EXECUTIVE SUMMARY: LOCAL GOVERNMENT REFORM IN JAPAN


October 2002



French prefectural administration with centrally appointed governors and Prussian bureaucrat procedures with single entry cash budgets were introduced in the 1870s and municipalities were created in the late-1880s. Then, apart from cheap FILP loan capital becoming available in 1951, local government entered a virtual 100 year time warp so becoming a heavily "fatigued"system.

Consolidated debt was an estimated JPY235.0tr at March 2001: funded FILP etc two thirds and private institutions one third. MoF's ambitious FILP Reform programme 2001/08 refinances, rationalises and consolidates the FILP Fund even privatising many agencies. A good dose of reform is the panacea for all system fatigue and MoF is treating its in-house FILP fatigue firmly.

FILP Reform has been on the Kasumigaseki radar screen since 1996. Yet, like its charge, MoPM had also entered a time warp: it has no structured response to FILP Reform just a jumbled wish list. Fatigue means abuses, vested interests and loss of focus: construction shenanigans, LDP machinations, lack of fiscal equalisation transparency, governance failure, excessive debt etc.

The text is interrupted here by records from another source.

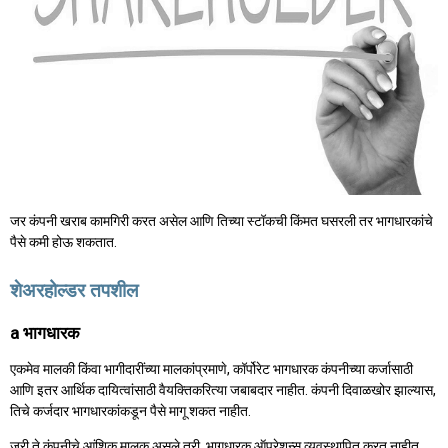
जर कंपनी खराब कामगिरी करत असेल आणि तिच्या स्टॉकची किंमत घसरली तर भागधारकांचे
पैसे कमी होऊ शकतात.
शेअरहोल्डर तपशील
a भागधारक
एकमेव मालकी किंवा भागीदारींच्या मालकांप्रमाणे, कॉर्पोरेट भागधारक कंपनीच्या कर्जासाठी
आणि इतर आर्थिक दायित्वांसाठी वैयक्तिकरित्या जबाबदार नाहीत. कंपनी दिवाळखोर झाल्यास,
तिचे कर्जदार भागधारकांकडून पैसे मागू शकत नाहीत.
जरी ते कंपनीचे आंशिक मालक असले तरी, भागधारक ऑपरेशन्स व्यवस्थापित करत नाहीत.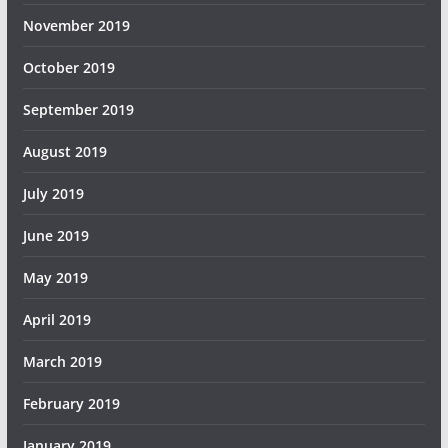
November 2019
October 2019
September 2019
August 2019
July 2019
June 2019
May 2019
April 2019
March 2019
February 2019
January 2019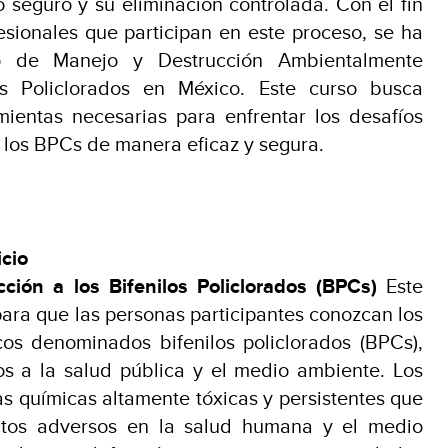
seguro y su eliminación controlada. Con el fin
esionales que participan en este proceso, se ha
so de Manejo y Destrucción Ambientalmente
s Policlorados en México. Este curso busca
mientas necesarias para enfrentar los desafíos
 los BPCs de manera eficaz y segura.
icio
cción a los Bifenilos Policlorados (BPCs)
Este
para que las personas participantes conozcan los
os denominados bifenilos policlorados (BPCs),
os a la salud pública y el medio ambiente. Los
s químicas altamente tóxicas y persistentes que
ctos adversos en la salud humana y el medio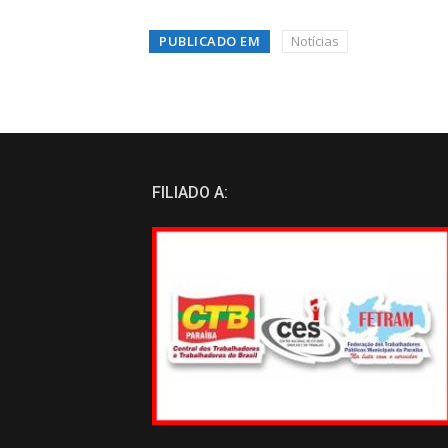
PUBLICADO EM
Notícias
FILIADO A: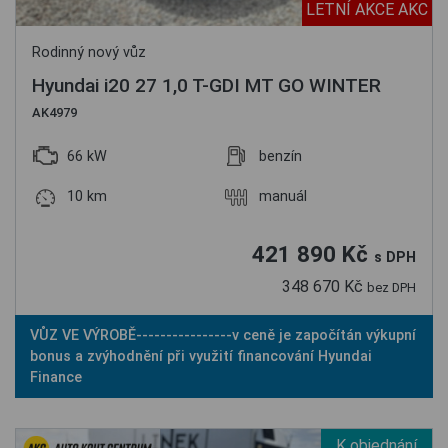
LETNÍ AKCE AKC
Rodinný nový vůz
Hyundai i20 27 1,0 T-GDI MT GO WINTER
AK4979
66 kW
benzín
10 km
manuál
421 890 Kč
s DPH
348 670 Kč
bez DPH
VŮZ VE VÝROBĚ----------------v ceně je započítán výkupní
bonus a zvýhodnění při využití financování Hyundai
Finance
K objednání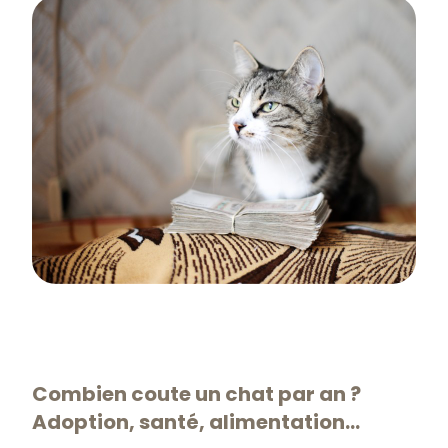
Combien coute un chat par an ?
Adoption, santé, alimentation...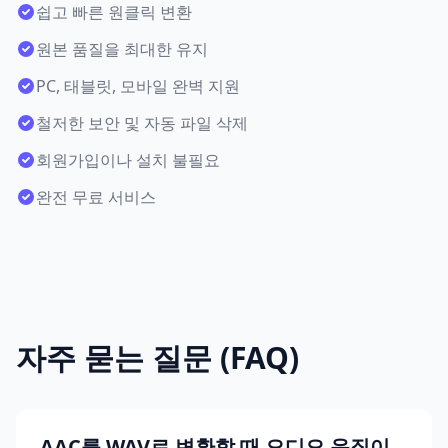
쉽고 빠른 원클릭 변환
원본 품질을 최대한 유지
PC, 태블릿, 모바일 완벽 지원
철저한 보안 및 자동 파일 삭제
회원가입이나 설치 불필요
완전 무료 서비스
자주 묻는 질문 (FAQ)
AAC를 WAV로 변환할 때 오디오 음질이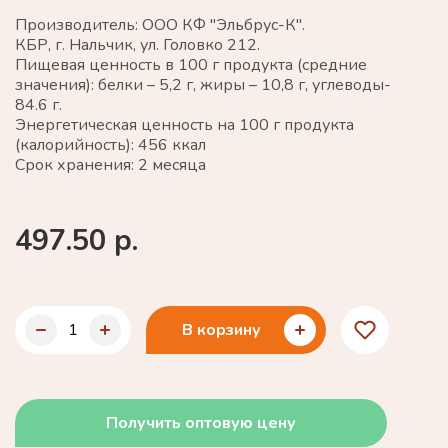
Производитель: ООО КФ "Эльбрус-К".
КБР, г. Нальчик, ул. Головко 212.
Пищевая ценность в 100 г продукта (средние
значения): белки – 5,2 г, жиры – 10,8 г, углеводы-
84.6 г.
Энергетическая ценность на 100 г продукта
(калорийность): 456 ккал
Срок хранения: 2 месяца
497.50 р.
В корзину
Получить оптовую цену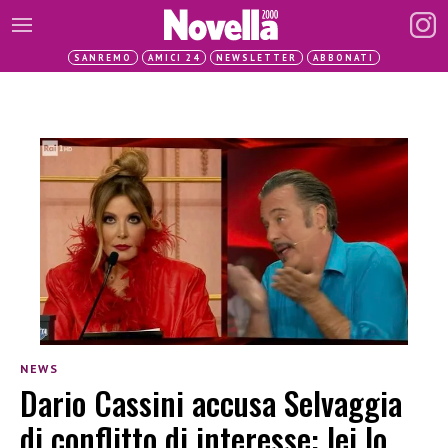
SANREMO
AMICI 24
NEWSLETTER
ABBONATI
NEWS
Dario Cassini accusa Selvaggia
di conflitto di interesse: lei lo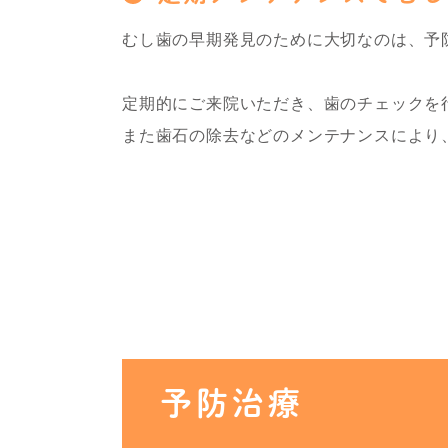
むし歯の早期発見のために大切なのは、予
定期的にご来院いただき、歯のチェックを
また歯石の除去などのメンテナンスにより
予防治療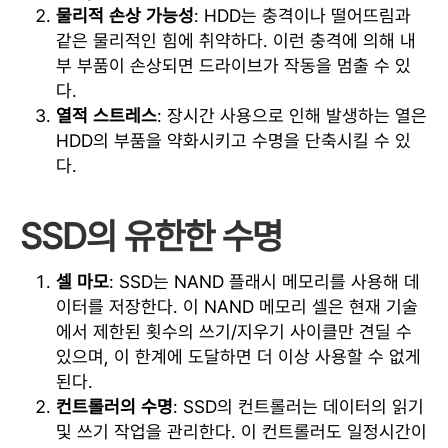
물리적 손상 가능성
: HDD는 충격이나 떨어뜨림과
같은 물리적인 힘에 취약하다. 이런 충격에 의해 내
부 부품이 손상되면 드라이브가 작동을 멈출 수 있
다.
열적 스트레스
: 장시간 사용으로 인해 발생하는 열은
HDD의 부품을 약화시키고 수명을 단축시킬 수 있
다.
SSD의 유한한 수명
셀 마모
: SSD는 NAND 플래시 메모리를 사용해 데
이터를 저장한다. 이 NAND 메모리 셀은 현재 기술
에서 제한된 횟수의 쓰기/지우기 사이클만 견딜 수
있으며, 이 한계에 도달하면 더 이상 사용할 수 없게
된다.
컨트롤러의 수명
: SSD의 컨트롤러는 데이터의 읽기
및 쓰기 작업을 관리한다. 이 컨트롤러도 일정시간이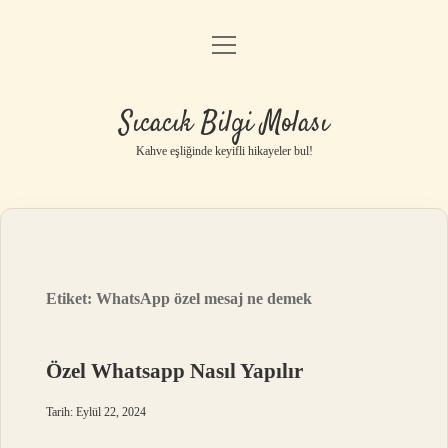
menüyü
Anasayfa
aç
Gizlilik Politikası
Sıcacık Bilgi Molası
Yasal Uyarı
Kahve eşliğinde keyifli hikayeler bul!
Hakkımızda
Etiket:
WhatsApp özel mesaj ne demek
Özel Whatsapp Nasıl Yapılır
Tarih: Eylül 22, 2024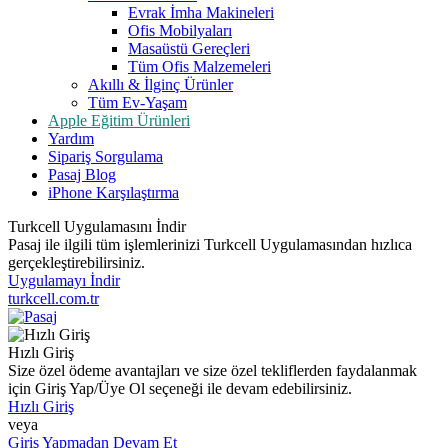
Evrak İmha Makineleri
Ofis Mobilyaları
Masaüstü Gereçleri
Tüm Ofis Malzemeleri
Akıllı & İlginç Ürünler
Tüm Ev-Yaşam
Apple Eğitim Ürünleri
Yardım
Sipariş Sorgulama
Pasaj Blog
iPhone Karşılaştırma
Turkcell Uygulamasını İndir
Pasaj ile ilgili tüm işlemlerinizi Turkcell Uygulamasından hızlıca
gerçekleştirebilirsiniz.
Uygulamayı İndir
turkcell.com.tr
Hızlı Giriş
Size özel ödeme avantajları ve size özel tekliflerden faydalanmak
için Giriş Yap/Üye Ol seçeneği ile devam edebilirsiniz.
Hızlı Giriş
veya
Giriş Yapmadan Devam Et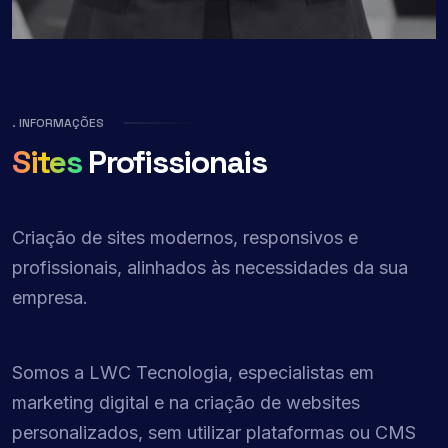
. INFORMAÇÕES
Sites
Profissionais
Criação de sites modernos, responsivos e
profissionais, alinhados às necessidades da sua
empresa.
Somos a LWC Tecnologia, especialistas em
marketing digital e na criação de websites
personalizados, sem utilizar plataformas ou CMS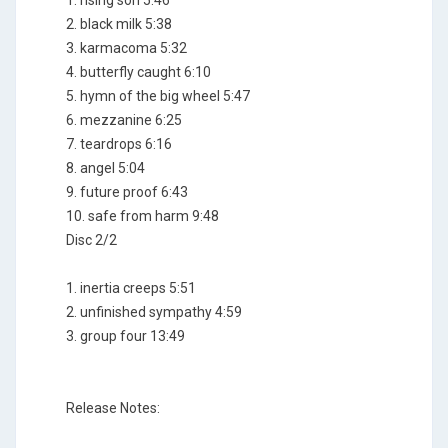
1. rising son 5:46
2. black milk 5:38
3. karmacoma 5:32
4. butterfly caught 6:10
5. hymn of the big wheel 5:47
6. mezzanine 6:25
7. teardrops 6:16
8. angel 5:04
9. future proof 6:43
10. safe from harm 9:48
Disc 2/2
1. inertia creeps 5:51
2. unfinished sympathy 4:59
3. group four 13:49
Release Notes: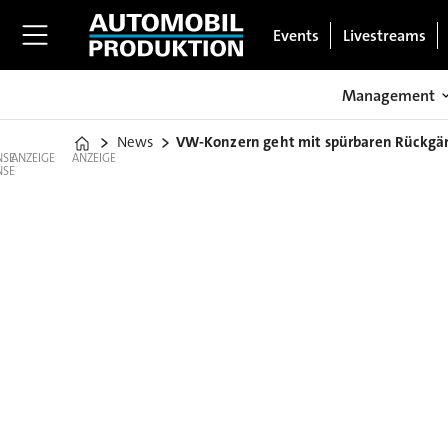
Events
Livestreams
Management
News
VW-Konzern geht mit spürbaren Rückgän
Home
ANZEIGE
ANZEIGE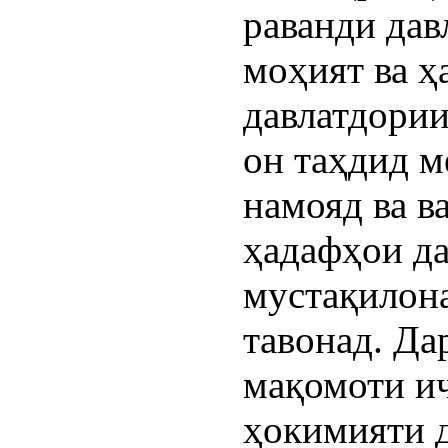
раванди дав
моҳият ва ҳ
давлатдории
он таҳдид м
намояд ва в
ҳадафҳои да
мустақилон
тавонад. Да
мақомоти и
ҳокимияти д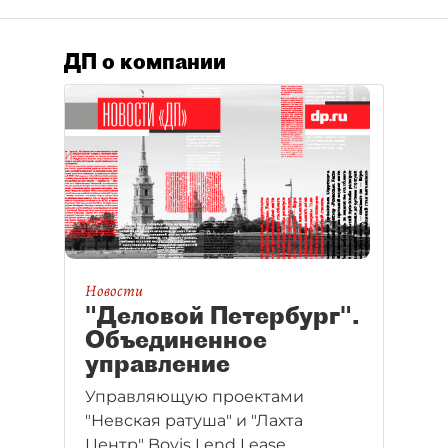
ДП о компании
Новости
"Деловой Петербург".
Объединенное
управление
Управляющую проектами
"Невская ратуша" и "Лахта
Центр" Bovis Lend Lease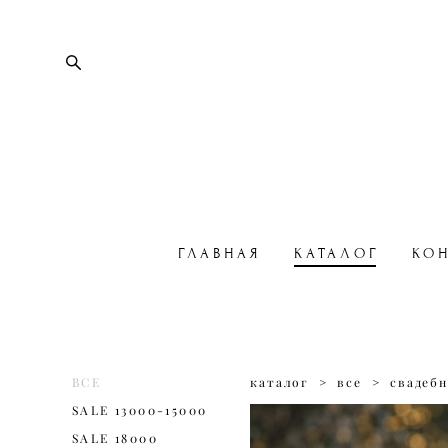
ГЛАВНАЯ
КАТАЛОГ
КО
ВСЕ
каталог
>
все
>
свадебн
SALE 13000-15000
SALE 18000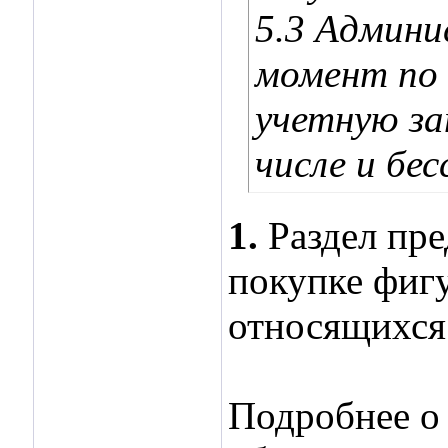
5.3 Админи
момент по 
учетную за
числе и бес
1.
Раздел пре
покупке фиг
относящихся 
Подробнее о 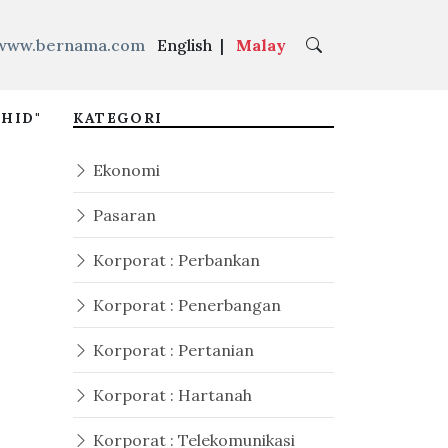
www.bernama.com
English
|
Malay
HID"
KATEGORI
Ekonomi
Pasaran
Korporat : Perbankan
Korporat : Penerbangan
Korporat : Pertanian
Korporat : Hartanah
Korporat : Telekomunikasi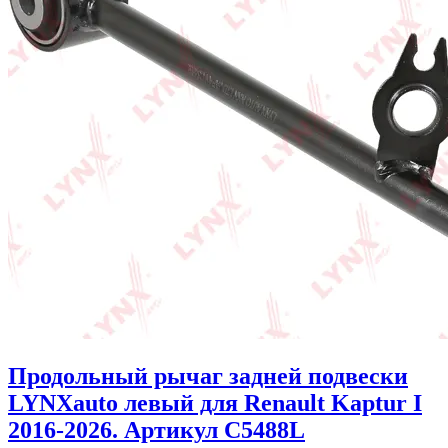
Продольный рычаг задней подвески
LYNXauto левый для Renault Kaptur I
2016-2026. Артикул C5488L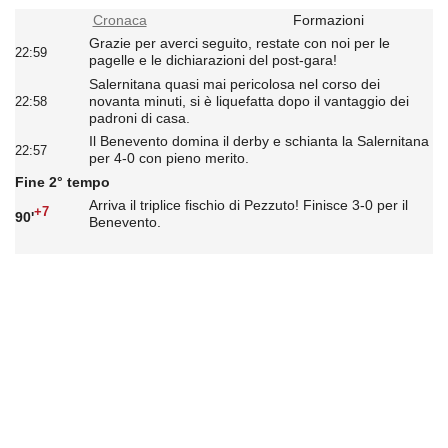
Cronaca
Formazioni
Grazie per averci seguito, restate con noi per le
22:59
pagelle e le dichiarazioni del post-gara!
Salernitana quasi mai pericolosa nel corso dei
novanta minuti, si è liquefatta dopo il vantaggio dei
22:58
padroni di casa.
Il Benevento domina il derby e schianta la Salernitana
22:57
per 4-0 con pieno merito.
Fine 2° tempo
Arriva il triplice fischio di Pezzuto! Finisce 3-0 per il
+7
90'
Benevento.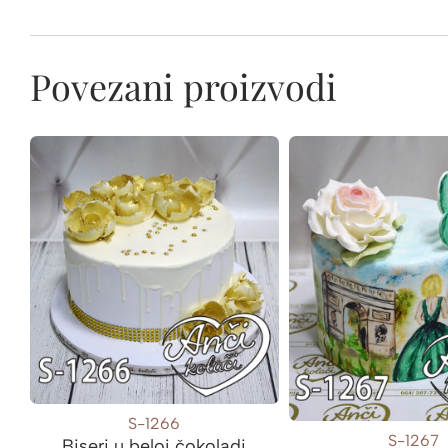
Povezani proizvodi
S-1266
S-1267
Biseri u beloj čokoladi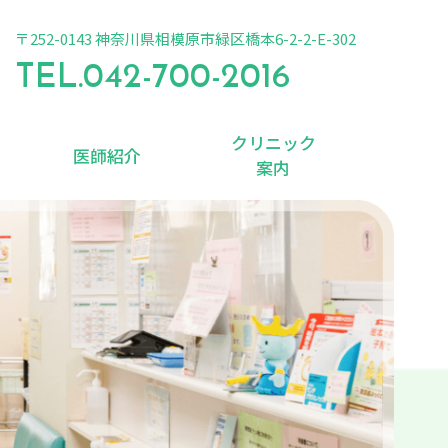
〒252-0143 神奈川県相模原市緑区橋本6-2-2-E-302
TEL.
042-700-2016
クリニック
医師紹介
案内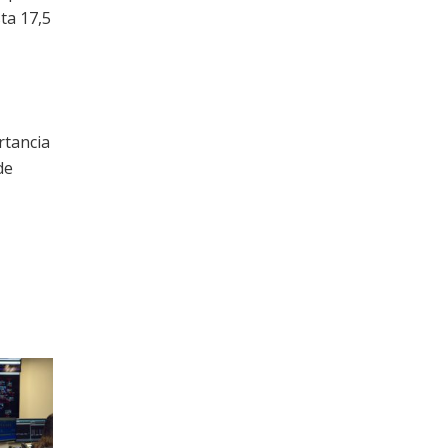
ta 17,5
rtancia
de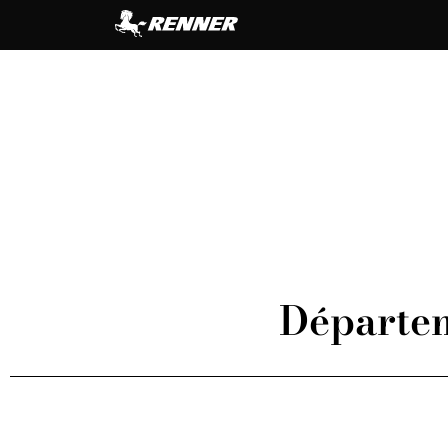
Départem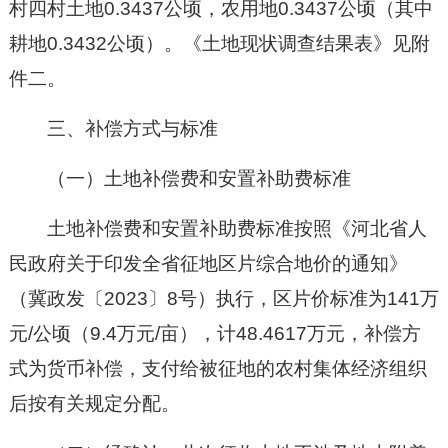
村四村土地
0.3437
公顷，农用地
0.3437
公顷（其中
耕地
0.3432
公顷）
。
《土地现状调查结果表》见附
件二
。
三、补偿方式与标准
（一）
土地补偿费和安置补助费标准
土地补偿费和安置补助费标准按照《河北省人
民政府
关于印发全省
征地区片综合地价的通知》
（冀政发〔202
3
〕
8
号）执行，区片价标准为
141
万
元/公顷（
9.4
万元/亩），计
48.4617
万元，
补偿方
式为货币补偿，
支付给被征地的农村集体经济组织
后按有关规定分配。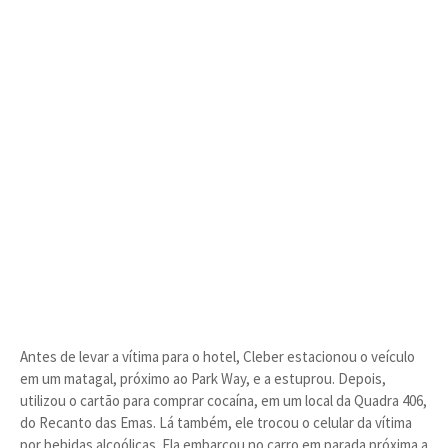
Antes de levar a vítima para o hotel, Cleber estacionou o veículo
em um matagal, próximo ao Park Way, e a estuprou. Depois,
utilizou o cartão para comprar cocaína, em um local da Quadra 406,
do Recanto das Emas. Lá também, ele trocou o celular da vítima
por bebidas alcoólicas. Ela embarcou no carro em parada próxima a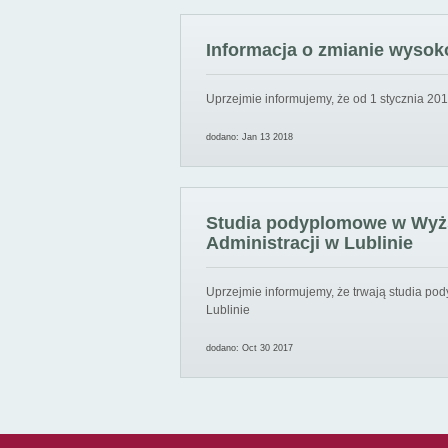
Informacja o zmianie wysoko
Uprzejmie informujemy, że od 1 stycznia 201
dodano: Jan 13 2018
Studia podyplomowe w Wyższ
Administracji w Lublinie
Uprzejmie informujemy, że trwają studia pod
Lublinie
dodano: Oct 30 2017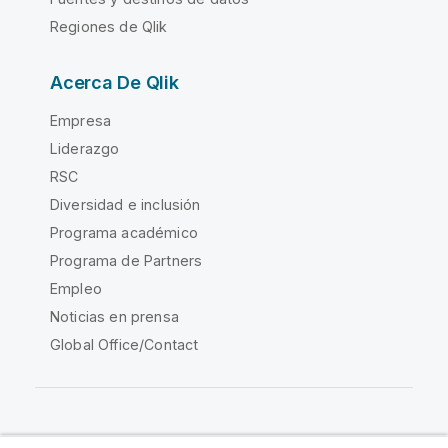
Regiones de Qlik
Acerca De Qlik
Empresa
Liderazgo
RSC
Diversidad e inclusión
Programa académico
Programa de Partners
Empleo
Noticias en prensa
Global Office/Contact
Qlik Community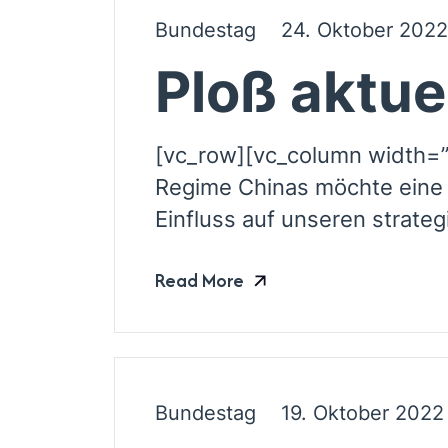
Bundestag
24. Oktober 2022
Ploß aktue
[vc_row][vc_column width=”
Regime Chinas möchte eine 
Einfluss auf unseren strate
Read More
Bundestag
19. Oktober 2022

MoF refuses to co-operate on fiscal resources transfer until MoPM launches modernisation of accounting, governance, disclosure and administration. MoPM takes no action repeating its list: "toy" accounts, Joint Public Offer, fiscal resources transfer, local authority amalgamation etc. Local government funding post-March 2008 is the hostage. Who blinks first MoF or MoPM?

LGB investors naturally support MoF, but also require an explicit government guarantee or a default insurance/reserve fund. For market liquidity a large lot mechanism is required: German Pfandbrief, French DEXIA, or Japanese SPC securitisation. A clear decision and action must be taken. Well established reform procedure lead times make March 2008 a very tight deadline.

Single entry cash basis accounts block comprehension of municipal finances. MoPM's pro forma toy balance sheets are just smokescreens. Clearly the major municipal enterprises (drinking water, industrial water, sewerage, underground railways, hospitals) are a heavy burden. Failed public corporations and Third Sector Projects involve estimated liquidation costs of JPY9.8tr.

Drinking and industrial water and sewerage are fragmented and require consolidation in line with watershed boundaries. Water catchment area sewage contamination argues for integration. There is popular resistance to outright privatisation, but fiscal pressures create flexibility and public private partnership is occurring. Underground railways and hospitals are special cases.

Statutory municipal enterprise restated results for year to March 2001 were, worst three listings, losses: sewerage JPY638.3bn, hospitals JPY537.6bn and underground railways JPY212.7bn and capex subsidies: drinking water JPY439.8bn, underground railways JPY339.3 bn and sewerage JPY336.0bn. Worst overall were the 130 sewerage enterprises with total subsidies JPY988.5bn.

In LGBs, the near-zero profile private placement enkosai have been an odd pre-Meiji, goyokin, anachronism, but are now experiencing modernisation as institutions other than regional banks participate. They are gradually becoming more like PO LGBs and a large unified market is in the making. MoPM's Joint and "mini kobo" PO LGB schemes are best considered distractions.

Reform lead times are typically interested party consultation 3 years, Diet legislation 2 years and transitional provisions 3 years. March 2008 is here and gone. Local government reform is challenging. Only MoF has the proven orchestration capability. When MoF eventually takes charge, meaningful business opportunities in LGBs and privatisation should become available.